Action item: Rewrite the records below, replacing each occurrence of "Prix" with "Tarif" and leaving all other text unchanged.

Study material:
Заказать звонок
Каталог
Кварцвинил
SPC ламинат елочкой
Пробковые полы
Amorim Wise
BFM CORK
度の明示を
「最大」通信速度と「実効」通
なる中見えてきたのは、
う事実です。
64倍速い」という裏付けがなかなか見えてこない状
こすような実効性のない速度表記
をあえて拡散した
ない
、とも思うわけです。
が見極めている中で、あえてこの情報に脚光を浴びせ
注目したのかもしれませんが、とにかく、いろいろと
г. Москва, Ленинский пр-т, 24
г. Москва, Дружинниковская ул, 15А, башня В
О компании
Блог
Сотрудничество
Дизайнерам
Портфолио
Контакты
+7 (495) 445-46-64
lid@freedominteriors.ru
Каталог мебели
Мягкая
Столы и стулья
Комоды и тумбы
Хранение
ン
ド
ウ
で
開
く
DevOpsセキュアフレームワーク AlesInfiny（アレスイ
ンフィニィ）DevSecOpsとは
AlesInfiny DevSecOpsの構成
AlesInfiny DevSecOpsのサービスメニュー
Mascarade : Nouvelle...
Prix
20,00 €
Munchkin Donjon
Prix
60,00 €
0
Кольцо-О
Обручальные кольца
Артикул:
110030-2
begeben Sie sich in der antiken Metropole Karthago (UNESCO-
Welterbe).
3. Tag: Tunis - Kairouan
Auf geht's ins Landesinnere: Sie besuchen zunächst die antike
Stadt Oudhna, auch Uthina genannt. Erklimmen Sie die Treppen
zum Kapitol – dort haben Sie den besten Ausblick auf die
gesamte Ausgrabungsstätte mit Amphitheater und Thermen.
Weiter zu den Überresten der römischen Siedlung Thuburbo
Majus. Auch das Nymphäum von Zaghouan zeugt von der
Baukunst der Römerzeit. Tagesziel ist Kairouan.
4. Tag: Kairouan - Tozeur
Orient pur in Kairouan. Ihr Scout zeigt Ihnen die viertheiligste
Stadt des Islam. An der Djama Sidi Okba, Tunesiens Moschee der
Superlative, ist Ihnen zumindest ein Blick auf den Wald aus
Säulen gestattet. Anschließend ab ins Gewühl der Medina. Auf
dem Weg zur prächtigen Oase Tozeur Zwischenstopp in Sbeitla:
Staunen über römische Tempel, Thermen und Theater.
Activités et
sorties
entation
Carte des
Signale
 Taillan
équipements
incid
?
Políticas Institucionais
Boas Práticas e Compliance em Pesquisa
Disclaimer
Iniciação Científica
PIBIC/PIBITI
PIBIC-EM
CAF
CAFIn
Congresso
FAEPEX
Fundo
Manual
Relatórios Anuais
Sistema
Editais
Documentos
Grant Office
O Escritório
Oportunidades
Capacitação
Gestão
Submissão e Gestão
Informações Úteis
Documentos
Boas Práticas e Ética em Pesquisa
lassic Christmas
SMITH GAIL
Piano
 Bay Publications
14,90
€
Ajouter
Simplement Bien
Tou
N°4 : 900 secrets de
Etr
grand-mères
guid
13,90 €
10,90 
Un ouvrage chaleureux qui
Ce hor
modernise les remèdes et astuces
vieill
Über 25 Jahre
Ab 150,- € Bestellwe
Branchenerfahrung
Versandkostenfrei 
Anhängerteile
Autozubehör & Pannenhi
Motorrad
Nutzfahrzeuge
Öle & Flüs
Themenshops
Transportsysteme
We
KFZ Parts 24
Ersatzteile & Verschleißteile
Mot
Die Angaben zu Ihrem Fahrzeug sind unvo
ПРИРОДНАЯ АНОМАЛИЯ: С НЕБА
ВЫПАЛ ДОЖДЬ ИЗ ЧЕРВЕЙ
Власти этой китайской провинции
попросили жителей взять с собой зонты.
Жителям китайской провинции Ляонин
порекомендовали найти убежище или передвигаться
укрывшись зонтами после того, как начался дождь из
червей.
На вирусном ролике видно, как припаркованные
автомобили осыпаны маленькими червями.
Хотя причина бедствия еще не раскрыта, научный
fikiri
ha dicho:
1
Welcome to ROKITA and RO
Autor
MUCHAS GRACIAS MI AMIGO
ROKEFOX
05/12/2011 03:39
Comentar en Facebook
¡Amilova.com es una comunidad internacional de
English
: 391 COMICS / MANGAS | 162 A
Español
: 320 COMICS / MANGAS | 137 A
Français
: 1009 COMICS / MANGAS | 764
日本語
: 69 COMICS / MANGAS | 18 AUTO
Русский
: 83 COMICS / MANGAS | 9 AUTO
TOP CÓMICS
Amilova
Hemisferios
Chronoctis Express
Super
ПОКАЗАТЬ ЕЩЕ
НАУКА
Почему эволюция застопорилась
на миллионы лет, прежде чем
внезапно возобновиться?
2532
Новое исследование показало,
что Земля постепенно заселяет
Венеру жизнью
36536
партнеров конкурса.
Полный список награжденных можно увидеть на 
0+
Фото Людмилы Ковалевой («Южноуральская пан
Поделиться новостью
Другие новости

Answer to this exercise:
Заказать звонок
Каталог
Кварцвинил
SPC ламинат елочкой
Пробковые полы
Amorim Wise
BFM CORK
度の明示を
「最大」通信速度と「実効」通
なる中見えてきたのは、
う事実です。
64倍速い」という裏付けがなかなか見えてこない状
こすような実効性のない速度表記
をあえて拡散した
ない
、とも思うわけです。
が見極めている中で、あえてこの情報に脚光を浴びせ
注目したのかもしれませんが、とにかく、いろいろと
г. Москва, Ленинский пр-т, 24
г. Москва, Дружинниковская ул, 15А, башня В
О компании
Блог
Сотрудничество
Дизайнерам
Портфолио
Контакты
+7 (495) 445-46-64
lid@freedominteriors.ru
Каталог мебели
Мягкая
Столы и стулья
Комоды и тумбы
Хранение
ン
ド
ウ
で
開
く
DevOpsセキュアフレームワーク AlesInfiny（アレスイ
ンフィニィ）DevSecOpsとは
AlesInfiny DevSecOpsの構成
AlesInfiny DevSecOpsのサービスメニュー
Mascarade : Nouvelle...
Tarif
20,00 €
Munchkin Donjon
Tarif
60,00 €
0
Кольцо-О
Обручальные кольца
Артикул:
110030-2
begeben Sie sich in der antiken Metropole Karthago (UNESCO-
Welterbe).
3. Tag: Tunis - Kairouan
Auf geht's ins Landesinnere: Sie besuchen zunächst die antike
Stadt Oudhna, auch Uthina genannt. Erklimmen Sie die Treppen
zum Kapitol – dort haben Sie den besten Ausblick auf die
gesamte Ausgrabungsstätte mit Amphitheater und Thermen.
Weiter zu den Überresten der römischen Siedlung Thuburbo
Majus. Auch das Nymphäum von Zaghouan zeugt von der
Baukunst der Römerzeit. Tagesziel ist Kairouan.
4. Tag: Kairouan - Tozeur
Orient pur in Kairouan. Ihr Scout zeigt Ihnen die viertheiligste
Stadt des Islam. An der Djama Sidi Okba, Tunesiens Moschee der
Superlative, ist Ihnen zumindest ein Blick auf den Wald aus
Säulen gestattet. Anschließend ab ins Gewühl der Medina. Auf
dem Weg zur prächtigen Oase Tozeur Zwischenstopp in Sbeitla:
Staunen über römische Tempel, Thermen und Theater.
Activités et
sorties
entation
Carte des
Signale
 Taillan
équipements
incid
?
Políticas Institucionais
Boas Práticas e Compliance em Pesquisa
Disclaimer
Iniciação Científica
PIBIC/PIBITI
PIBIC-EM
CAF
CAFIn
Congresso
FAEPEX
Fundo
Manual
Relatórios Anuais
Sistema
Editais
Documentos
Grant Office
O Escritório
Oportunidades
Capacitação
Gestão
Submissão e Gestão
Informações Úteis
Documentos
Boas Práticas e Ética em Pesquisa
lassic Christmas
SMITH GAIL
Piano
 Bay Publications
14,90
€
Ajouter
Simplement Bien
Tou
N°4 : 900 secrets de
Etr
grand-mères
guid
13,90 €
10,90 
Un ouvrage chaleureux qui
Ce hor
modernise les remèdes et astuces
vieill
Über 25 Jahre
Ab 150,- € Bestellwe
Branchenerfahrung
Versandkostenfrei 
Anhängerteile
Autozubehör & Pannenhi
Motorrad
Nutzfahrzeuge
Öle & Flüs
Themenshops
Transportsysteme
We
KFZ Parts 24
Ersatzteile & Verschleißteile
Mot
Die Angaben zu Ihrem Fahrzeug sind unvo
ПРИРОДНАЯ АНОМАЛИЯ: С НЕБА
ВЫПАЛ ДОЖДЬ ИЗ ЧЕРВЕЙ
Власти этой китайской провинции
попросили жителей взять с собой зонты.
Жителям китайской провинции Ляонин
порекомендовали найти убежище или передвигаться
укрывшись зонтами после того, как начался дождь из
червей.
На вирусном ролике видно, как припаркованные
автомобили осыпаны маленькими червями.
Хотя причина бедствия еще не раскрыта, научный
fikiri
ha dicho:
1
Welcome to ROKITA and RO
Autor
MUCHAS GRACIAS MI AMIGO
ROKEFOX
05/12/2011 03:39
Comentar en Facebook
¡Amilova.com es una comunidad internacional de
English
: 391 COMICS / MANGAS | 162 A
Español
: 320 COMICS / MANGAS | 137 A
Français
: 1009 COMICS / MANGAS | 764
日本語
: 69 COMICS / MANGAS | 18 AUTO
Русский
: 83 COMICS / MANGAS | 9 AUTO
TOP CÓMICS
Amilova
Hemisferios
Chronoctis Express
Super
ПОКАЗАТЬ ЕЩЕ
НАУКА
Почему эволюция застопорилась
на миллионы лет, прежде чем
внезапно возобновиться?
2532
Новое исследование показало,
что Земля постепенно заселяет
Венеру жизнью
36536
партнеров конкурса.
Полный список награжденных можно увидеть на 
0+
Фото Людмилы Ковалевой («Южноуральская пан
Поделиться новостью
Другие новости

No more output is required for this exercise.